▶ Texte proposé
*****

Avec les années, les plaies ont fini par cicatriser. Le Diable est rentré dans le rang : Daniel Day-Lewis vit paisiblement entre New York et Dublin avec sa femme, Rebecca Miller, et leurs deux fils. Se revoient-ils ? « Disons que nous n’avons pas cet esprit de fête », rit Isabelle Adjani avec son sens désopilant de la litote. « Ce serait une mauvaise idée de se manifester sans réserve. »
Elle reprend : « Tout est pacifié, mais je suis convaincue que les grandes passions ne se transforment jamais en grandes amitiés. J’ai beaucoup de respect et d’admiration pour sa carrière et pour la vie qu’il a offerte à sa nouvelle compagne et à ses enfants, mais il serait intrusif et incongru de le revoir aujourd’hui. » Gabriel-Kane : « Une fois quand même, on a fêté Thanksgiving tous ensemble dans le Connecticut. Il n’y avait pas de tension, mais c’était très bizarre. Maman était en visite. » Dont acte.

*****

▶ Matériel fourni
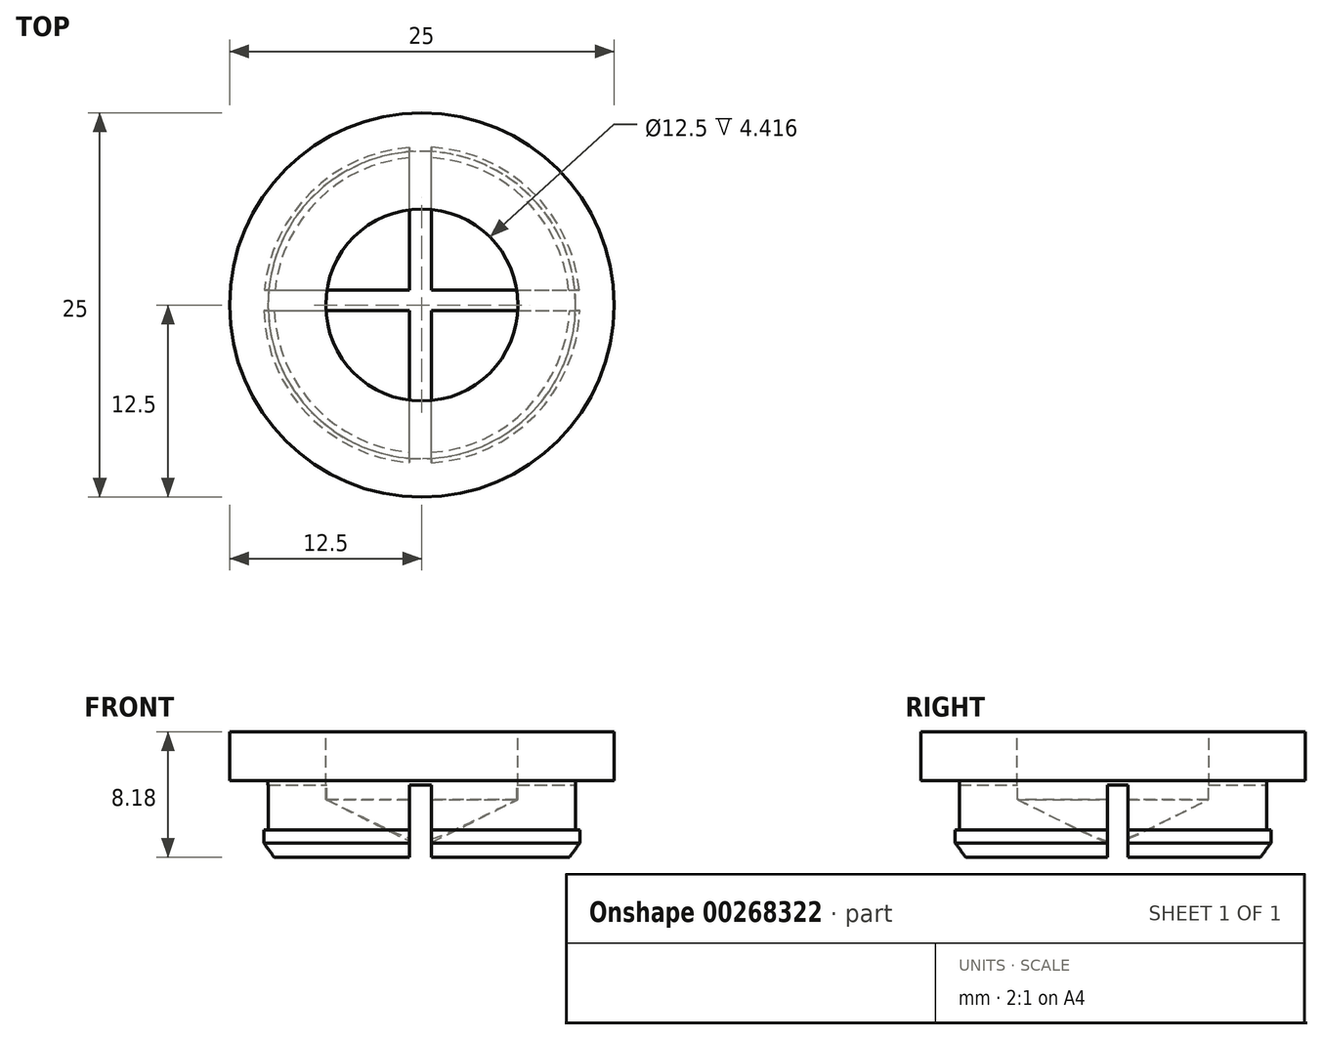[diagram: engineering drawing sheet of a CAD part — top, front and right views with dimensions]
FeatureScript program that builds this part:
annotation { "Feature Type Name" : "Feature", "Feature Type Description" : "" }
export const myFeature = defineFeature(function(context is Context, id is Id, definition is map)
    precondition{}
    {
        {
            var Q0;
            Q0=qCreatedBy(makeId("Front.planeOp"),FACE);
            var sketch = newSketch(context, id + "F0", { "sketchPlane" : qUnion([Q0])});
            skLineSegment(sketch, "E0", {"start": v(12.5, 0) * mm, "end": v(12.5, -3.18) * mm});
            skLineSegment(sketch, "E1", {"start": v(12.5, -3.18) * mm, "end": v(10, -3.18) * mm});
            skLineSegment(sketch, "E2", {"start": v(10, -3.18) * mm, "end": v(10, -6.38) * mm});
            skLineSegment(sketch, "E3", {"start": v(10, -6.38) * mm, "end": v(10.28, -6.38) * mm});
            skLineSegment(sketch, "E4", {"start": v(10.28, -6.38) * mm, "end": v(10.28, -7.24) * mm});
            skLineSegment(sketch, "E5", {"start": v(10.28, -7.24) * mm, "end": v(9.6, -8.18) * mm});
            skLineSegment(sketch, "E6", {"start": v(9.6, -8.18) * mm, "end": v(0, -8.18) * mm});
            skLineSegment(sketch, "E7", {"start": v(6.25, 0) * mm, "end": v(6.25, -4.42) * mm});
            skLineSegment(sketch, "E8", {"start": v(6.25, -4.42) * mm, "end": v(0, -7.55) * mm});
            skLineSegment(sketch, "E9", {"start": v(0, -7.55) * mm, "end": v(0, -8.18) * mm});
            skLineSegment(sketch, "E10", {"start": v(6.25, 0) * mm, "end": v(12.5, 0) * mm});
            skSolve(sketch);
        }
        {
            var Q0;
            Q0=makeQuery(id+"F0.imprint","IMPRINT",FACE,{"disambiguationData":[TD([[makeQuery(id+"F0.imprint","IMPRINT",EDGE,{"derivedFrom":sQuery(id+"F0.wireOp",EDGE,"E0")}),-1.0]])]});
            var Q1;
            Q1=sQuery(id+"F0.wireOp",EDGE,"E9");
            revolve(context, id + "F1", {"entities" : qUnion([Q0]), "axis" : qUnion([Q1]), "revolveType" : RevolveType.FULL});
        }
        {
            var Q0;
            Q0=makeQuery(id+"F1.opRevolve","SWEPT_FACE",FACE,{"disambiguationData":[OSD([sQuery(id+"F0.wireOp",EDGE,"E6")])]});
            var sketch = newSketch(context, id + "F2", { "sketchPlane" : qUnion([Q0])});
            skLineSegment(sketch, "E11.bottom", {"start": v(-0.82, 10.64) * mm, "end": v(0.61, 10.64) * mm});
            skLineSegment(sketch, "E11.top", {"start": v(-0.82, -11.44) * mm, "end": v(0.61, -11.44) * mm});
            skLineSegment(sketch, "E11.left", {"start": v(-0.82, 10.64) * mm, "end": v(-0.82, -11.44) * mm});
            skLineSegment(sketch, "E11.right", {"start": v(0.61, 10.64) * mm, "end": v(0.61, -11.44) * mm});
            skLineSegment(sketch, "E12.bottom", {"start": v(-10.68, 0.36) * mm, "end": v(11, 0.36) * mm});
            skLineSegment(sketch, "E12.top", {"start": v(-10.68, -0.97) * mm, "end": v(11, -0.97) * mm});
            skLineSegment(sketch, "E12.left", {"start": v(-10.68, 0.36) * mm, "end": v(-10.68, -0.97) * mm});
            skLineSegment(sketch, "E12.right", {"start": v(11, 0.36) * mm, "end": v(11, -0.97) * mm});
            skSolve(sketch);
        }
        {
            var Q0;
            Q0=qSketchRegion(id+"F2",true);
            extrude(context, id + "F3", {"entities" : qUnion([Q0]), "operationType" : NewBodyOperationType.REMOVE, "oppositeDirection" : true, "depth" : 4.7 * mm});
        }
    });
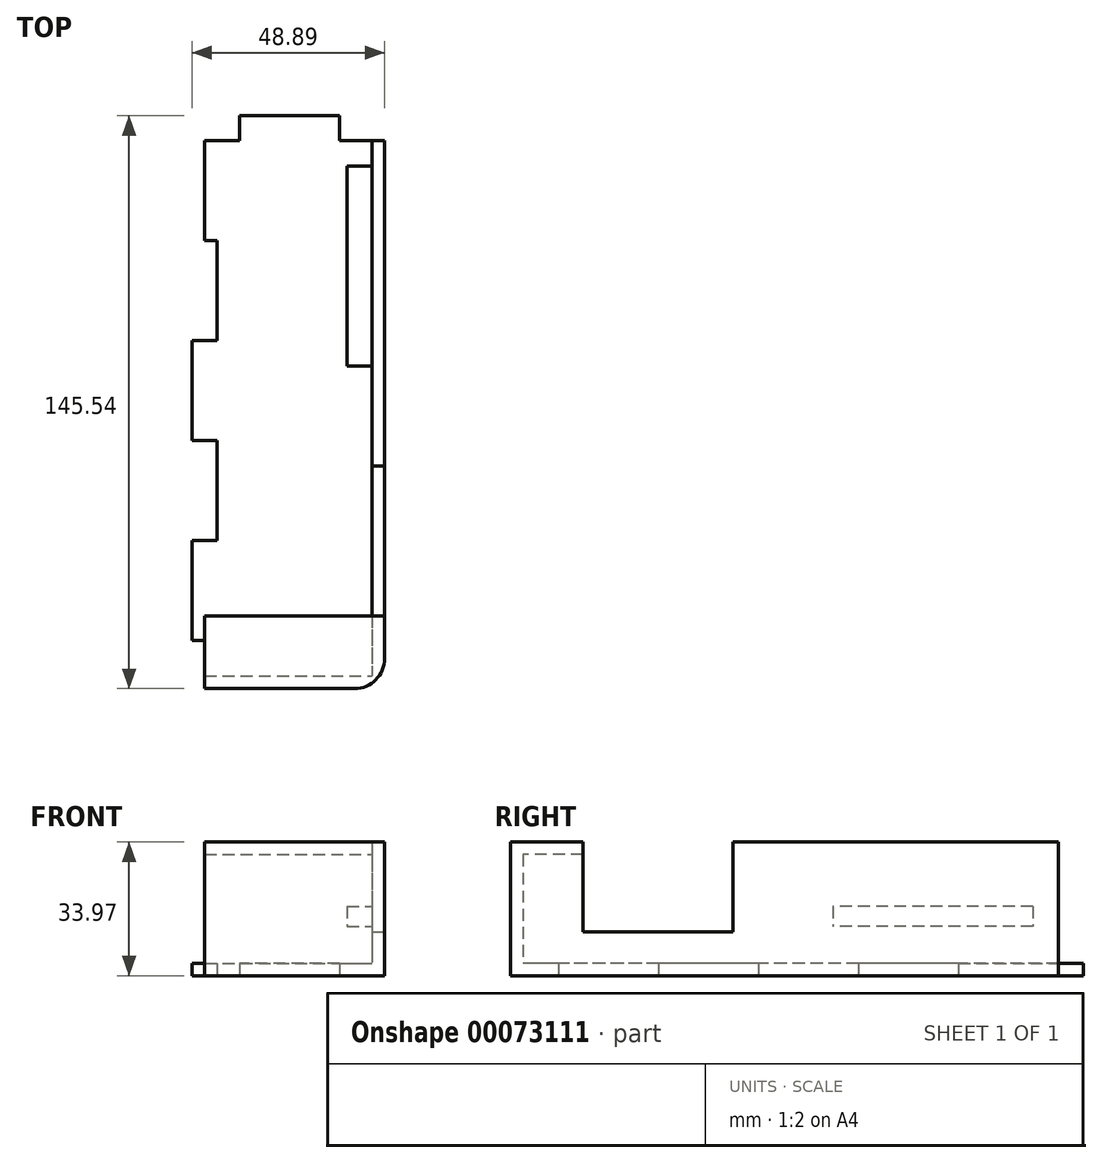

*****

▶ Consignes
**A)** Affichez chaque ligne des enregistrements contenant la chaîne « context », en respectant la casse.
**B)** Poursuivez le texte sur Isabelle Adjani et Daniel Day-Lewis après sa dernière phrase.

▶ Corrigé des exercices
**A)**
export const myFeature = defineFeature(function(context is Context, id is Id, definition is map)
            var sketch = newSketch(context, id + "F0", { "sketchPlane" : qUnion([Q0])});
            revolve(context, id + "F1", {"entities" : qUnion([Q0]), "axis" : qUnion([Q1]), "revolveType" : RevolveType.FULL});
            var sketch = newSketch(context, id + "F2", { "sketchPlane" : qUnion([Q0])});
            extrude(context, id + "F3", {"entities" : qUnion([Q0]), "operationType" : NewBodyOperationType.REMOVE, "oppositeDirection" : true, "depth" : 4.7 * mm});

**B)**
Isabelle Adjani l’a élevé seul. Son fils aîné, Barnabé (qu’elle a eu avec Bruno Nuytten), adore ce demi-frère américain et fait office de figure paternelle. À 13 ans, sur recommandations de sa mère, Gabriel-Kane est parti vivre avec son père en Irlande, puis à New York : « Maman m’a donné tout l’amour qu’une mère peut donner. Papa était plus rude. C’est un vrai gars, un gars qui se salit les mains ! Si tu tombes, il ne va t’aider que s’il est sûr que tu ne pourras pas te relever seul. Avec lui, c’était l’école de la vie. J’ai dû apprendre à payer mon loyer. » Aparté hilarant d’Isabelle Adjani : « Sa mère ne lui a jamais expliqué ce qu’était une facture. »

L’intranquille

Être actrice (à succès) et mère de famille, est-ce compatible ? Une question à laquelle les actrices répondent par un oui trop massif pour être honnête, alors qu’on sait bien que la plupart n’élèvent pas - ou très peu - leurs enfants. Le voudraient-elles que cette mission relève quasiment de l’impossible : « Comment élever un enfant convenablement quand on est si absorbée par ce métier qu’on n’a même plus le temps de dormir ? Il y a un déni courageux de notre part, mais être mère et actrice est probablement antinomique », confie Isabelle Adjani.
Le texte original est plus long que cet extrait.